Berlin-Spandau : Der ewige Streit um die Wohnsiedlung Hakenfelde

Im Dauerstreit hat der Siedlerverein eine neue Offensive gestartet. Kritik kommt auch von einem TU-Ökologen.

In Hakenfelde streiten Siedler und Bezirk seit Jahren um die Parzellen.
In Hakenfelde streiten Siedler und Bezirk seit Jahren um die Parzellen.Foto: During

Es geht um 56 Parzellen in der Wohnsiedlung Hakenfelde, die rund um die flächenhaften Naturdenkmale Glühwürmchengrund und Immenweide auf bezirkseigenem Gelände liegen. Nach einem mehr als 20 Jahre alten Gutachten soll die Schutzzone der beiden Moorgebiete erweitert und deren Verbindung zum Spandauer Stadtforst wieder hergestellt werden.

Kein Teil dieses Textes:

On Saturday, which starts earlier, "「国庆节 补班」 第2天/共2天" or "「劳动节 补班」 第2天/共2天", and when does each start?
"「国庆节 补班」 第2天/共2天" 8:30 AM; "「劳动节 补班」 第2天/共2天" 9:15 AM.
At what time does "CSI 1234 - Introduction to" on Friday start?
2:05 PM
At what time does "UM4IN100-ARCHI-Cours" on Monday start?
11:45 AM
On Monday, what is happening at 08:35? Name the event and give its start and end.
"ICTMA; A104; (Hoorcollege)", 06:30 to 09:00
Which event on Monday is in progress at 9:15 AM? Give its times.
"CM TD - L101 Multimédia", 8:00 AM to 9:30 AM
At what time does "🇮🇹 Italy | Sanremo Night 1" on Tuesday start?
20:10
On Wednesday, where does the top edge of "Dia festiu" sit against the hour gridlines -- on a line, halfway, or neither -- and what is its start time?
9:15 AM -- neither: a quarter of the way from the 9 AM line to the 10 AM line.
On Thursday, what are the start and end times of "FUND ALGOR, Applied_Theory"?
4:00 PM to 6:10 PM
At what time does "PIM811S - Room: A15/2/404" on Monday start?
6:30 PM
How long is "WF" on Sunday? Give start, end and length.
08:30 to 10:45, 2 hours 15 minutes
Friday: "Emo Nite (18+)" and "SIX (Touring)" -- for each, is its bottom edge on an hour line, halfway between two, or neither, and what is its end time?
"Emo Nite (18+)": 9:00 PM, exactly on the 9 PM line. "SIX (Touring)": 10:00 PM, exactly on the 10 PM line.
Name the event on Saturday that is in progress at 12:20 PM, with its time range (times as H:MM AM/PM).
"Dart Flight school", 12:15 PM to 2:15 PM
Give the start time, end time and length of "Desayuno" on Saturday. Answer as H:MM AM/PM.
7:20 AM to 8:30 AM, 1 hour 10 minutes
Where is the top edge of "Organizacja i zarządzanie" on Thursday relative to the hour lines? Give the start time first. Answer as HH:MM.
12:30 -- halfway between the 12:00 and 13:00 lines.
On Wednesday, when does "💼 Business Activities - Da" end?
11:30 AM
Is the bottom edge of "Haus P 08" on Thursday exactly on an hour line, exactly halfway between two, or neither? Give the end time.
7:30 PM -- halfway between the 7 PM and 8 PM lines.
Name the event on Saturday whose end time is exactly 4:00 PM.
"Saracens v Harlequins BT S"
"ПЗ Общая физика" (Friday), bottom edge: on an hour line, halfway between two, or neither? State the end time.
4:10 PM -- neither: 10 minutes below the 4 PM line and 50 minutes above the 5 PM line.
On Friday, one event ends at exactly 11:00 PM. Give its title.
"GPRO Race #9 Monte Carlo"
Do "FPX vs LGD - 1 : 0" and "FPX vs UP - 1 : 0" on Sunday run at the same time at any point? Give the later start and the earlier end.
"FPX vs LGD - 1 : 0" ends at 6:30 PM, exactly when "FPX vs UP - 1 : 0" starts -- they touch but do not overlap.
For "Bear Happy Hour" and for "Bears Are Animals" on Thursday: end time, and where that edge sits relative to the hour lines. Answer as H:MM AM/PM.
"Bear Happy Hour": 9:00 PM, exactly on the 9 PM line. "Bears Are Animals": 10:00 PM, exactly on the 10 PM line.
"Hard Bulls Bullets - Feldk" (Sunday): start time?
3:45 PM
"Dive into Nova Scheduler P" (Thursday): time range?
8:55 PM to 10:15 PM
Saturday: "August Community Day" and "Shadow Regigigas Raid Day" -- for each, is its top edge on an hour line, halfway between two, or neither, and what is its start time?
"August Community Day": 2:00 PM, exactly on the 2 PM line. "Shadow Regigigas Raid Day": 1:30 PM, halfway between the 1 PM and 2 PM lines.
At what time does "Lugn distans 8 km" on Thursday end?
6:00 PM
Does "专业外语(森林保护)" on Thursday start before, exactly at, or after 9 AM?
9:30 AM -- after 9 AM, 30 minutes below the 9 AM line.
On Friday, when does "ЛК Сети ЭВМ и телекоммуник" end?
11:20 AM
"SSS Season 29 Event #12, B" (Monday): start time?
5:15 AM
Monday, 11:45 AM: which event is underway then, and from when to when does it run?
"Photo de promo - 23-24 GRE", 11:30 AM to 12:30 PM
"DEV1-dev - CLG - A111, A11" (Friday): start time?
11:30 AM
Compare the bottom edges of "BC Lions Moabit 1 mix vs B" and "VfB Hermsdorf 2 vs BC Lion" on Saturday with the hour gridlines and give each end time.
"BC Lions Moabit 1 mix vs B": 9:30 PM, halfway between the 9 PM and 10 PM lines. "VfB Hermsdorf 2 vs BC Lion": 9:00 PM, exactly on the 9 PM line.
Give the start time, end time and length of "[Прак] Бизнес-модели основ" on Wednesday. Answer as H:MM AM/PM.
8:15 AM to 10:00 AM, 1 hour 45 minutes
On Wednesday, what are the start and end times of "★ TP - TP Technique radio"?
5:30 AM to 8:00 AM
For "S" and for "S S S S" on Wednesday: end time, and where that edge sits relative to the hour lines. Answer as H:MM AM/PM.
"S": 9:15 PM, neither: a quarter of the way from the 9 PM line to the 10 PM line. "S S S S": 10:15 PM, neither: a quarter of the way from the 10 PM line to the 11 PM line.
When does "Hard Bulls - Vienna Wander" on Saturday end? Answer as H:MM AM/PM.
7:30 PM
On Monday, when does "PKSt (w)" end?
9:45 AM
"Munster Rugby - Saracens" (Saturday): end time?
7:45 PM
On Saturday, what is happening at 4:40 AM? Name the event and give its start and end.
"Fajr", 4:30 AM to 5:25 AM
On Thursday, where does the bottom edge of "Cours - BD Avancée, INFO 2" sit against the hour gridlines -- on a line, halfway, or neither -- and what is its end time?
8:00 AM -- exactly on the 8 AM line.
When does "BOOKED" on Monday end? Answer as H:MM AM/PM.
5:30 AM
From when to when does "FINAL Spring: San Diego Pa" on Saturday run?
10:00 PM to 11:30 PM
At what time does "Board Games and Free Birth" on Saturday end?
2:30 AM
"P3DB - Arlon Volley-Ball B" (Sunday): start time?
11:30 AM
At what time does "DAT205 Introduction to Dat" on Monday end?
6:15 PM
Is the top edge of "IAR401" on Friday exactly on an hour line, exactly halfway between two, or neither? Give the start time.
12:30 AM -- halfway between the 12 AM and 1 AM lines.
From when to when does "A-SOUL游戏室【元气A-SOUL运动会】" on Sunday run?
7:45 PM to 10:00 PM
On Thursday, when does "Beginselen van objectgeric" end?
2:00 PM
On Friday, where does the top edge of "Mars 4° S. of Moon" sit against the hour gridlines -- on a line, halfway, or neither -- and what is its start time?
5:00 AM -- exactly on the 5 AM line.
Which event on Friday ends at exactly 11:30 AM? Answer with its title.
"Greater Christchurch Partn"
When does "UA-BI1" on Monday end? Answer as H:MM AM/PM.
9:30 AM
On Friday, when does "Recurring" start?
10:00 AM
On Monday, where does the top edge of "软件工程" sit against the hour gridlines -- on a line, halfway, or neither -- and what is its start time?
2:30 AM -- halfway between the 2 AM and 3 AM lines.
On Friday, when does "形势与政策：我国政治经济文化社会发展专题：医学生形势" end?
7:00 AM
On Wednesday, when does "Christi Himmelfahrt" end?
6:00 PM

Aus diesem Grunde dürfen die Grundstücke nach Aufgabe oder Tod der jetzigen Pächter nicht neu verpachtet werden, sondern müssen auf Kosten der Nutzer beräumt werden. Haben diese dafür nicht die Mittel, haftet der Siedlungsverein als Hauptpächter des Bezirks - so wie jetzt im Fall einer 85-Jährigen, berichtete die Vorsitzende Beate Seeliger. Pro Parzelle schlage der Abriss der Häuschen mit 6000 bis 8000 Euro zu Buche.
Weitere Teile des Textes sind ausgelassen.